- **Objectives**:
a - Answer these questions from the architecture-parameters text:
(i) What is the default value of `hop_length` among the MDX parameters?
(ii) What range is given for `aggression` among the VR parameters?
(iii) What is the default value of `post_process_threshold`?
b - In the architecture-parameters text, rewrite the block beginning "MDX Parameters (mdx_params)" as a brief list. For each key, keep its type, its default and the gist of its description.
c - Carry the architecture-parameters text on from its last line.

-------- Reading passage

Architecture-Specific Parameters

These parameters are passed as dictionaries to the constructor:

MDX Parameters (mdx_params)

Key	Type	Default	Description
`hop_length`	`int`	`1024`	Hop length for STFT. Usually called stride in neural networks
`segment_size`	`int`	`256`	Segment size for processing. Larger consumes more resources but may give better results
`overlap`	`float`	`0.25`	Amount of overlap between prediction windows, range `0.001-0.999`. Higher is better but slower
`batch_size`	`int`	`1`	Batch size for processing. Larger consumes more RAM but may be slightly faster
`enable_denoise`	`bool`	`False`	Enable denoising during separation

VR Parameters (vr_params)

Key	Type	Default	Description
`batch_size`	`int`	`1`	Number of batches to process at a time
`window_size`	`int`	`512`	Window size. Balance quality and speed: `1024` = fast but lower quality, `320` = slower but better
`aggression`	`int`	`5`	Intensity of primary stem extraction, range `-100` to `100`. Typically `5` for vocals and instrumentals
`enable_tta`	`bool`	`False`	Enable Test-Time Augmentation. Slow but improves quality
`enable_post_process`	`bool`	`False`	Identify leftover artifacts within vocal output. May improve separation for some songs
`post_process_threshold`	`float`	`0.2`	Threshold for post-processing feature, range `0.1-0.3`
`high_end_process`	`bool`	`False`	Mirror the missing frequency range of the output

Demucs Parameters (demucs_params)

----------------
-------- Provided data

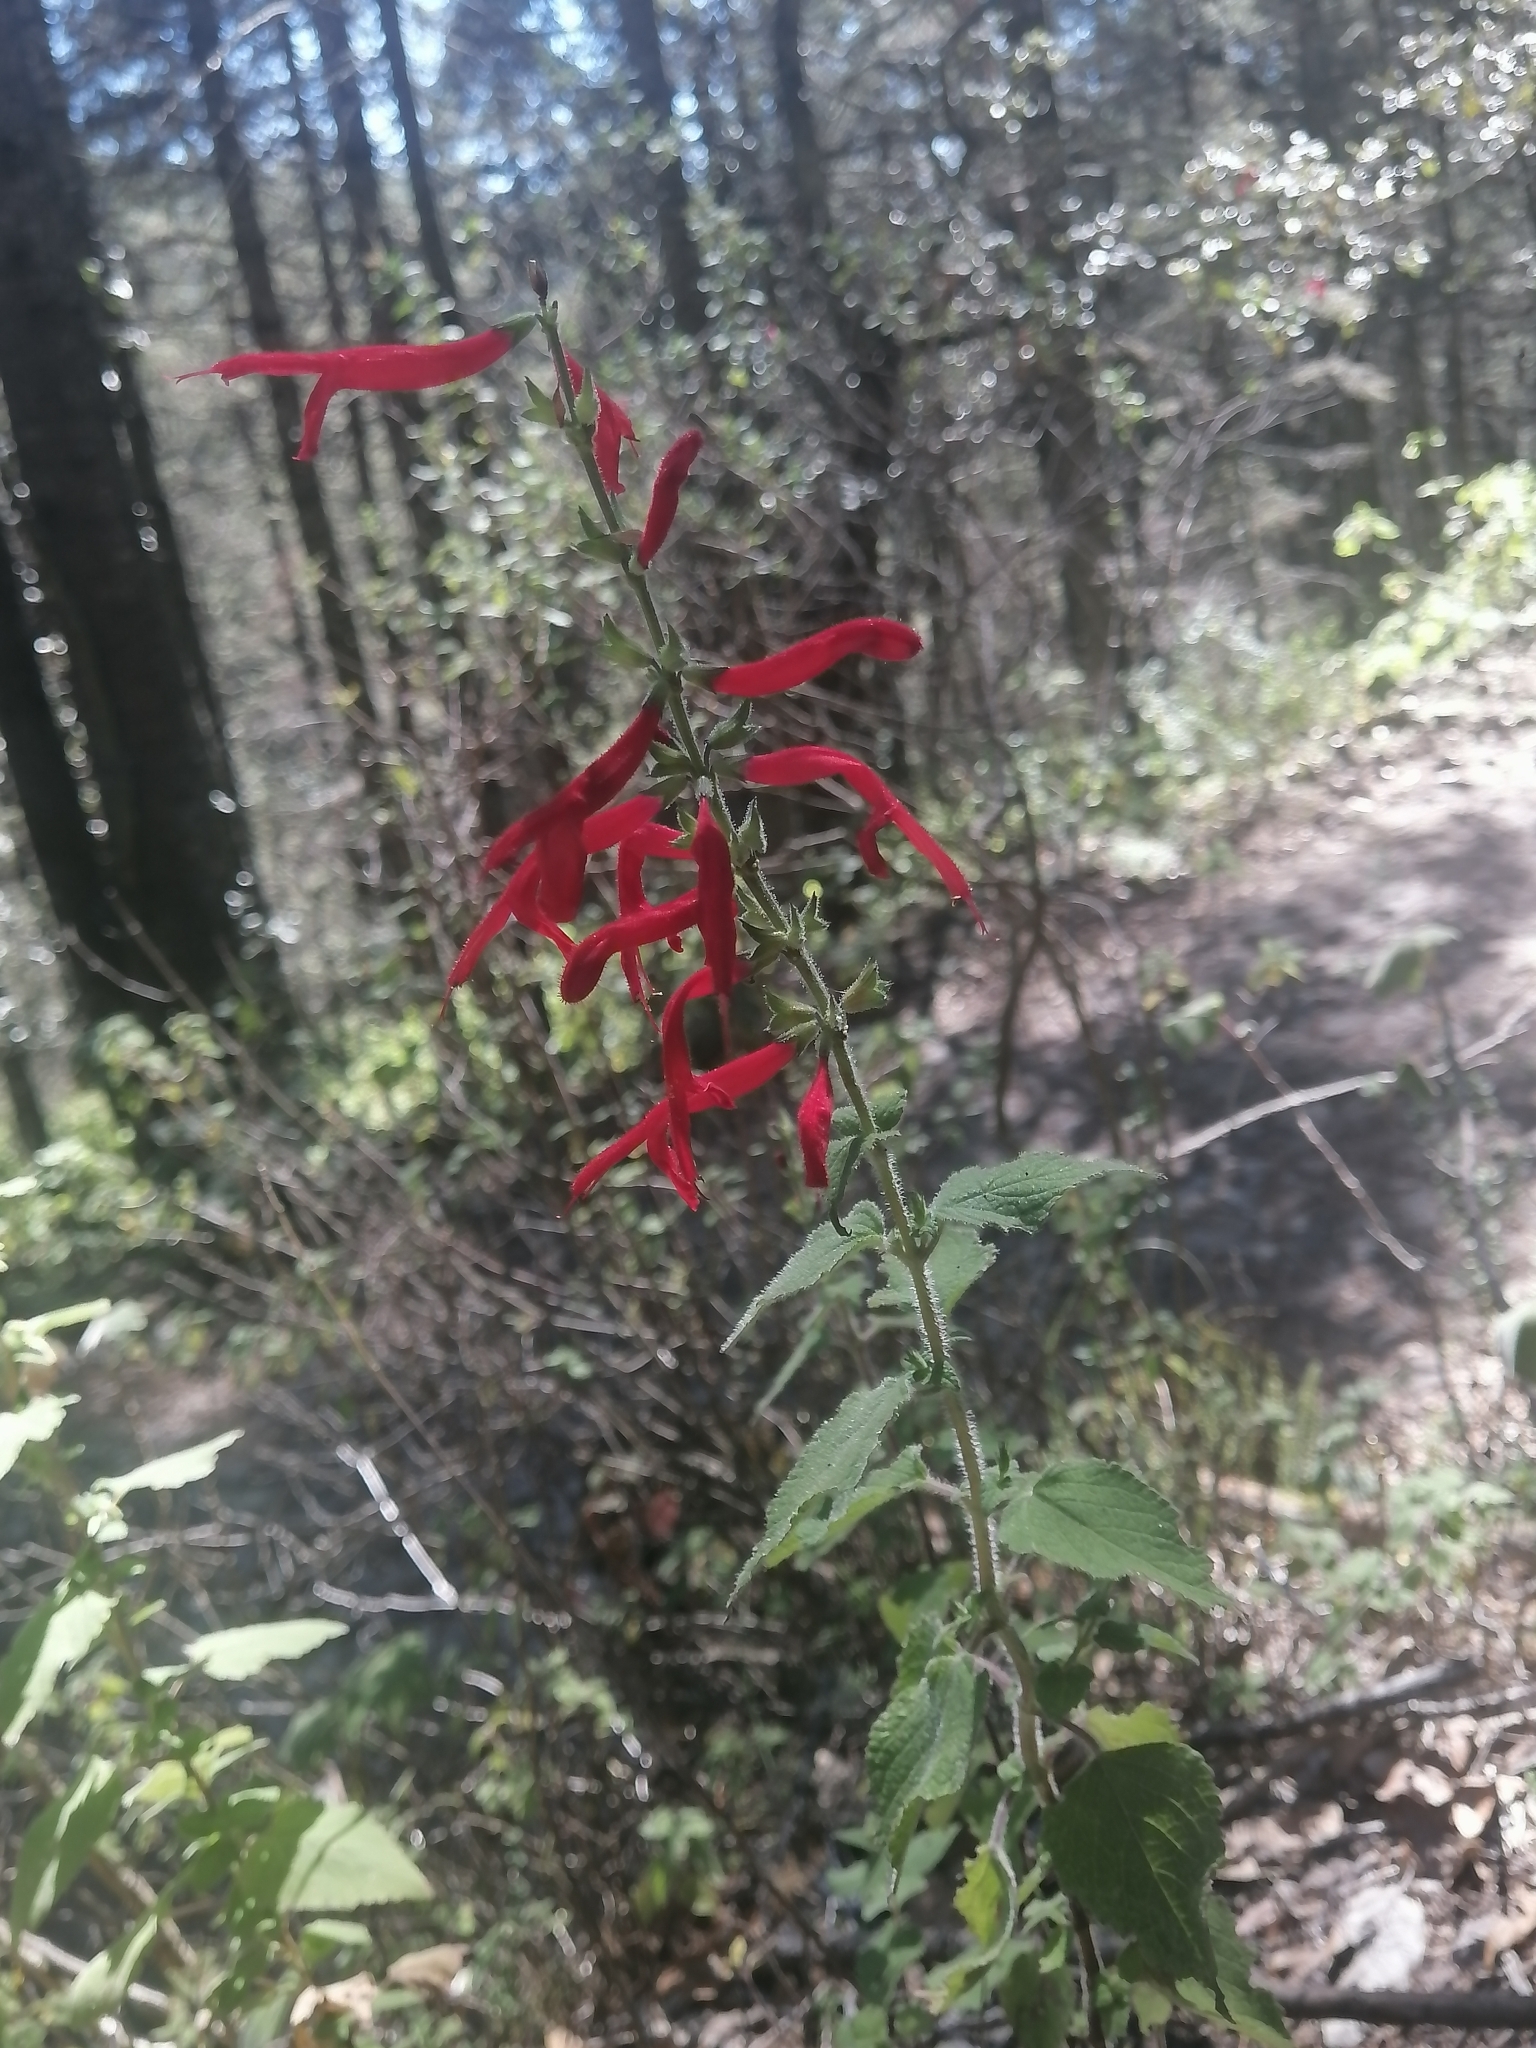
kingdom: Plantae
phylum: Tracheophyta
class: Magnoliopsida
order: Lamiales
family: Lamiaceae
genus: Salvia
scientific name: Salvia elegans
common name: Pineapple sage
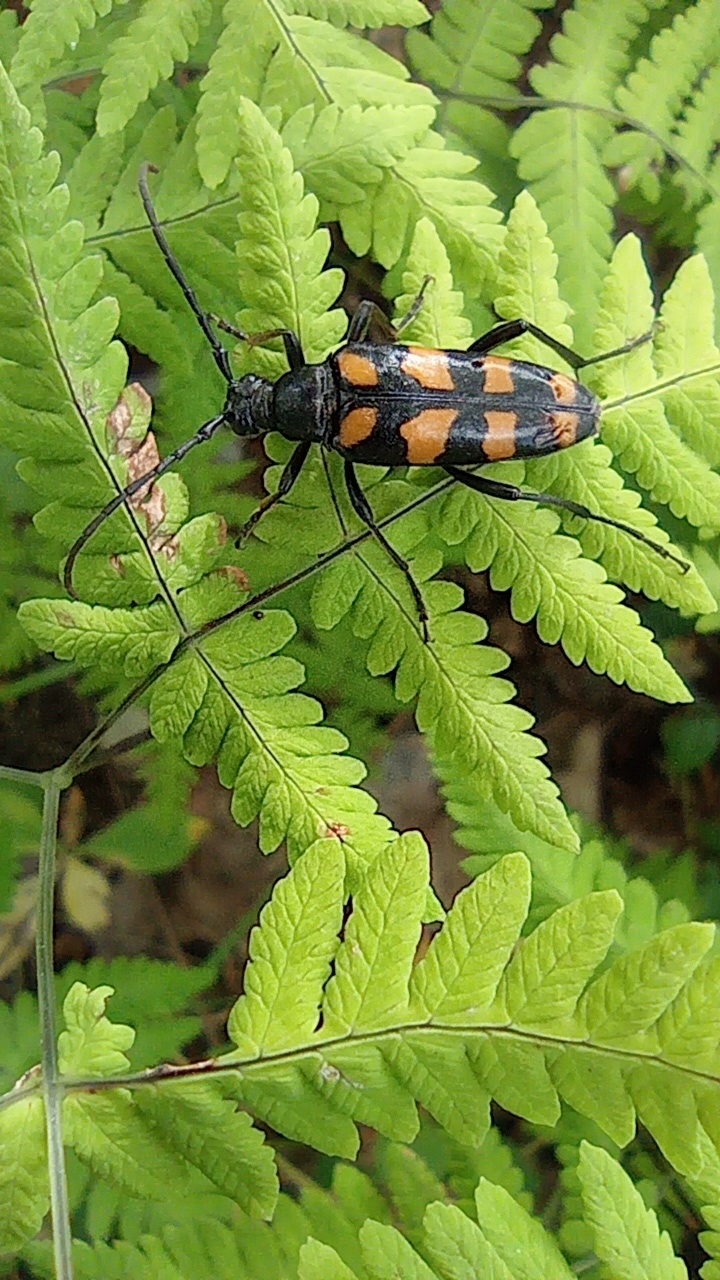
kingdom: Animalia
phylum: Arthropoda
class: Insecta
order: Coleoptera
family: Cerambycidae
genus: Leptura
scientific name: Leptura quadrifasciata
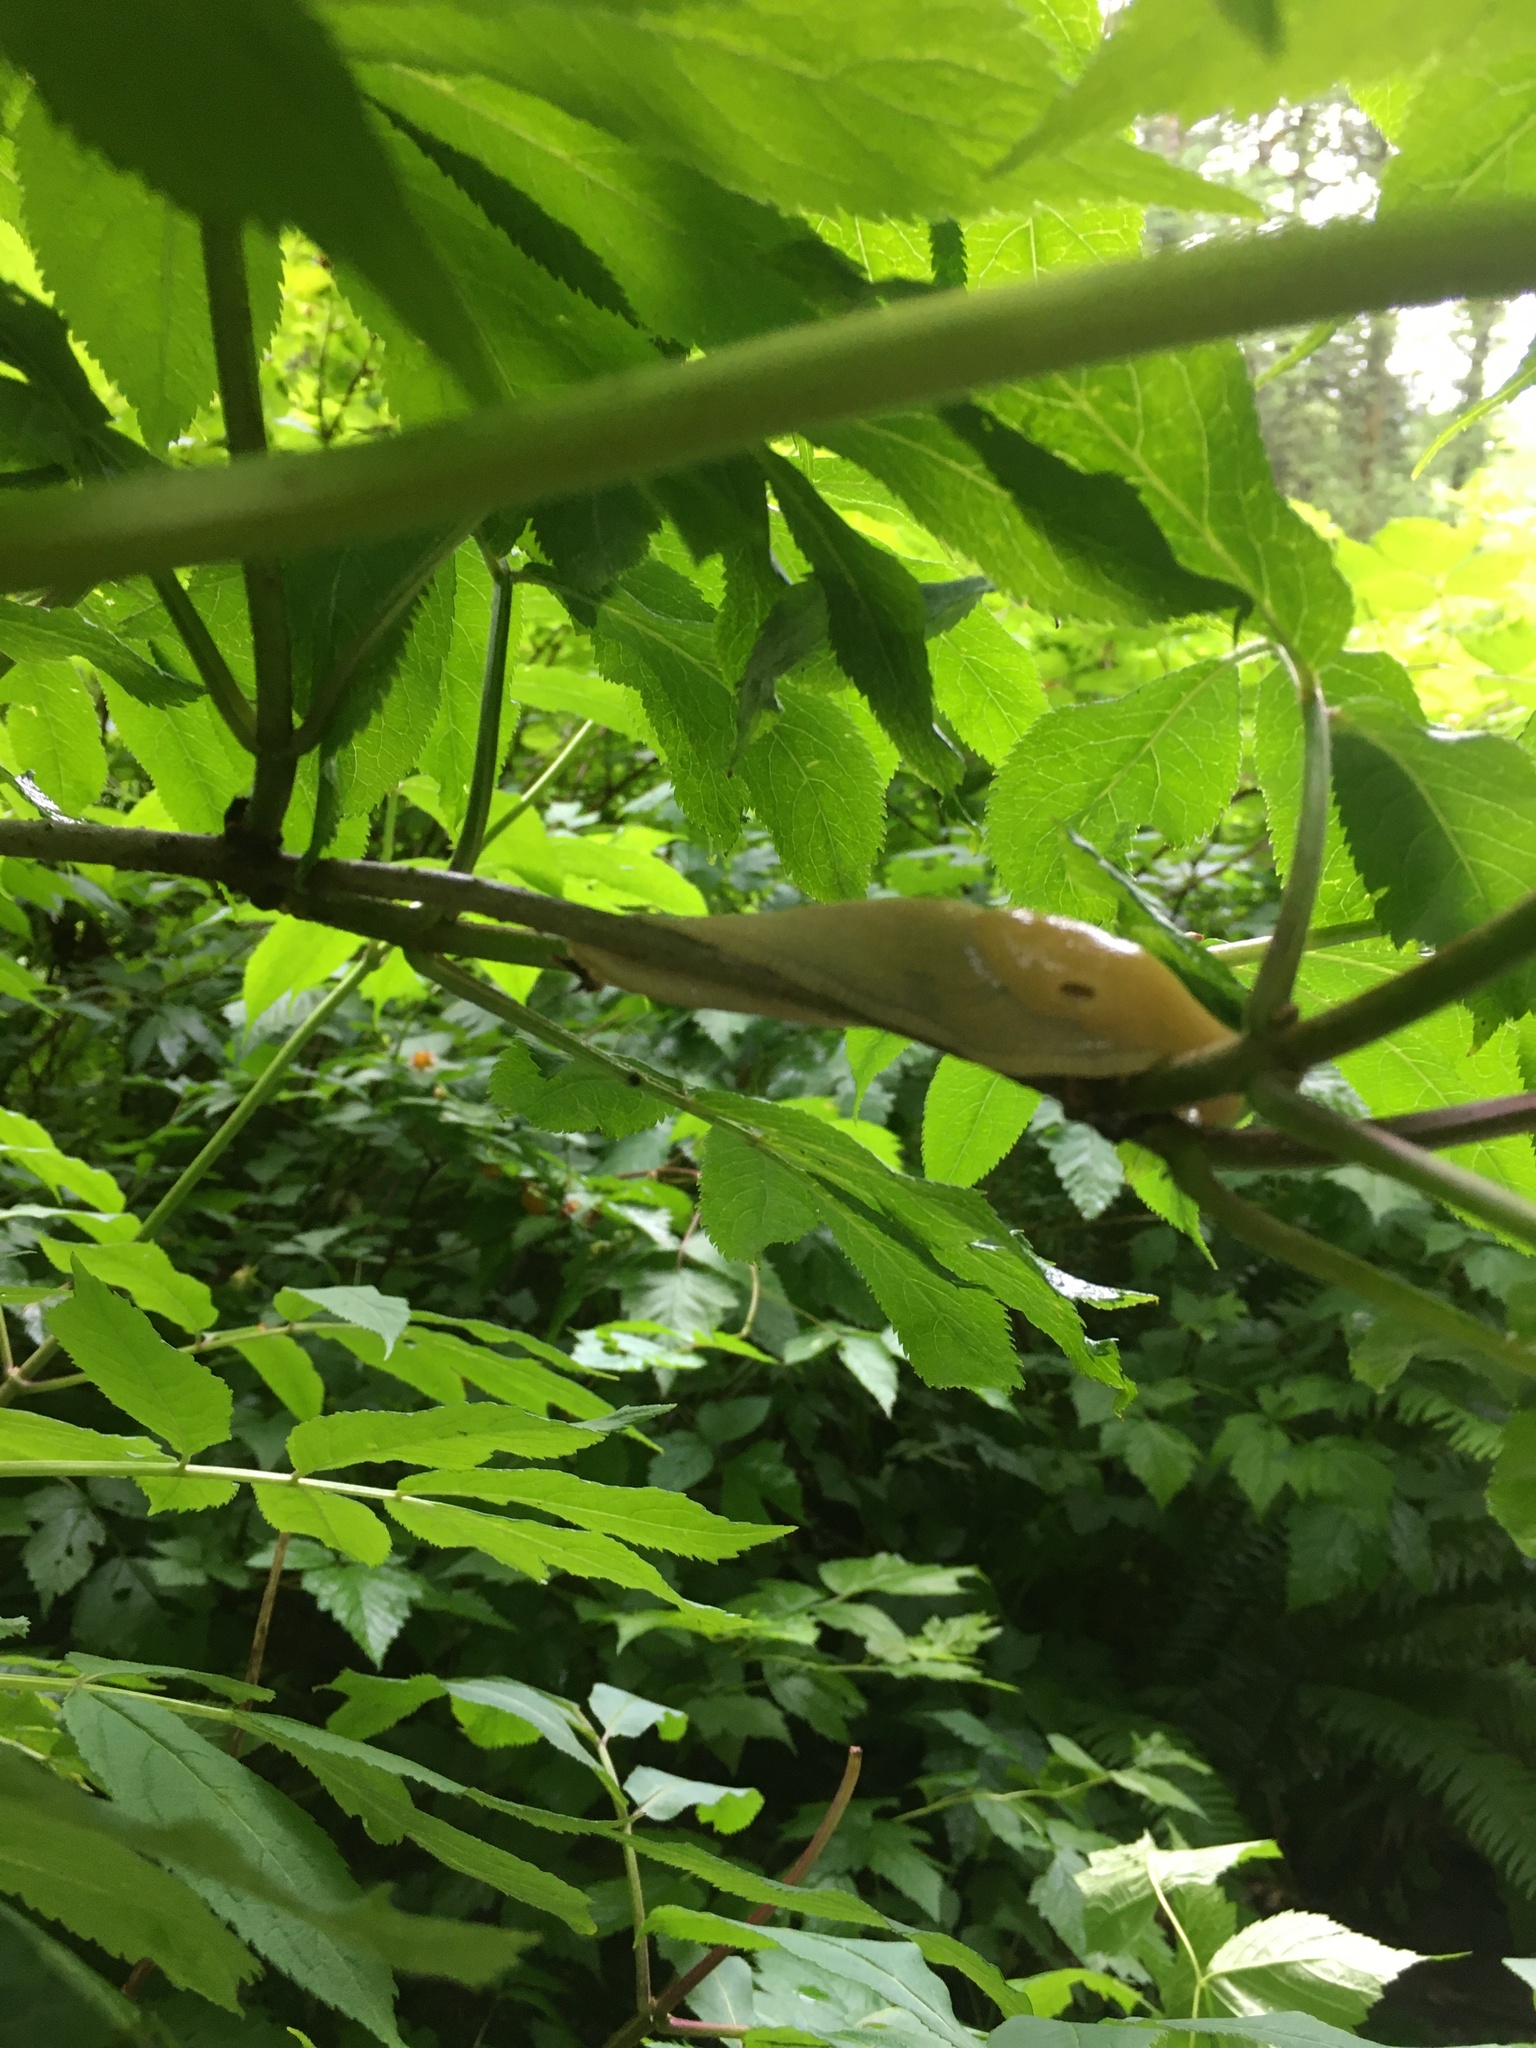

----------------

- **Results for each task**:
a -
(i) `1024`
(ii) `-100` to `100`
(iii) `0.2`

b -
- `hop_length` (int, default 1024): hop length for STFT, usually called stride in neural networks.
- `segment_size` (int, default 256): segment size for processing; larger uses more resources but may give better results.
- `overlap` (float, default 0.25): overlap between prediction windows, range 0.001–0.999; higher is better but slower.
- `batch_size` (int, default 1): batch size for processing; larger uses more RAM but may be slightly faster.
- `enable_denoise` (bool, default False): turns on denoising during separation.

c -
Key	Type	Default	Description
`segment_size`	`str`	`"Default"`	Size of segments for processing, range `1-100`. Higher = slower but better quality
`shifts`	`int`	`2`	Number of predictions with random shifts. Higher = slower but better quality
`overlap`	`float`	`0.25`	Overlap between prediction windows, range `0.001-0.999`. Higher = slower but better quality
`segments_enabled`	`bool`	`True`	Enable segment-wise processing

MDXC Parameters (mdxc_params)

Key	Type	Default	Description
`segment_size`	`int`	`256`	Segment size for processing. Larger consumes more resources but may give better results
`override_model_segment_size`	`bool`	`False`	Override the model's default segment size instead of using the value stored in the model config
`batch_size`	`int`	`1`	Batch size for processing. Larger consumes more RAM but may be slightly faster
`overlap`	`int`	`8`	Overlap between prediction windows, range `2-50`. Higher is better but slower
`pitch_shift`	`int`	`0`	Shift audio pitch by this many semitones while processing. May improve output for deep/high vocals

2.2 Environment Variables

Variable	Description
`VSEP_MODEL_DIR`	Override `model_file_dir` parameter. Path to model storage directory
`AUDIO_SEPARATOR_MODEL_DIR`	Legacy equivalent of `VSEP_MODEL_DIR` (still supported)

2.3 Public Methods

`separate()`

Perform audio source separation on one or more audio files.

def separate(self, audio_file_path, custom_output_names=None) -> list[str]

Parameter	Type	Default	Description
`audio_file_path`	`str` or `list[str]`	required	Path to an audio file, a directory of audio files, or a list of paths
`custom_output_names`	`dict[str, str]` or `None`	`None`	Mapping of stem names to custom output filenames (e.g., `{"Vocals": "my_vocals"}`)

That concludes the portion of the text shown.